▶ [BRIEF] Your task is to return the span of lines beginning at the one with "index tip: (155, 177)" and ending at the last line of the data, exactly as it stands.

▶ [RECORDS FOR THE TASK]

===============

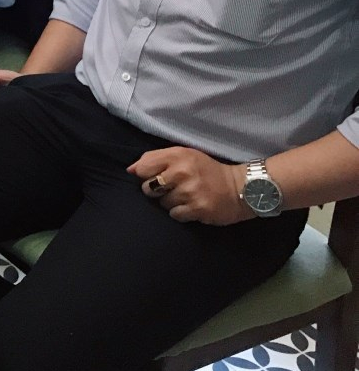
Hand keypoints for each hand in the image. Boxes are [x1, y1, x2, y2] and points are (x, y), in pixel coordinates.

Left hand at [128, 147, 250, 224]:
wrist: (241, 188)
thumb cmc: (205, 170)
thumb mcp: (183, 155)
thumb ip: (155, 159)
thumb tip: (130, 170)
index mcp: (177, 155)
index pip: (143, 168)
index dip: (145, 175)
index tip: (155, 177)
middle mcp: (182, 172)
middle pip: (148, 188)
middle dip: (156, 190)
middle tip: (172, 188)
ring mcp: (190, 191)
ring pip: (162, 203)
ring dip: (171, 202)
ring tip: (186, 197)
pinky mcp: (198, 209)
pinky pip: (175, 215)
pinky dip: (181, 213)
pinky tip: (191, 206)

===============

▶ [WRITTEN SOLUTION]
index tip: (155, 177)
middle mcp: (182, 172)
middle pip: (148, 188)
middle dip: (156, 190)
middle tip: (172, 188)
ring mcp: (190, 191)
ring pip: (162, 203)
ring dip: (171, 202)
ring tip: (186, 197)
pinky mcp: (198, 209)
pinky pip: (175, 215)
pinky dip: (181, 213)
pinky tip: (191, 206)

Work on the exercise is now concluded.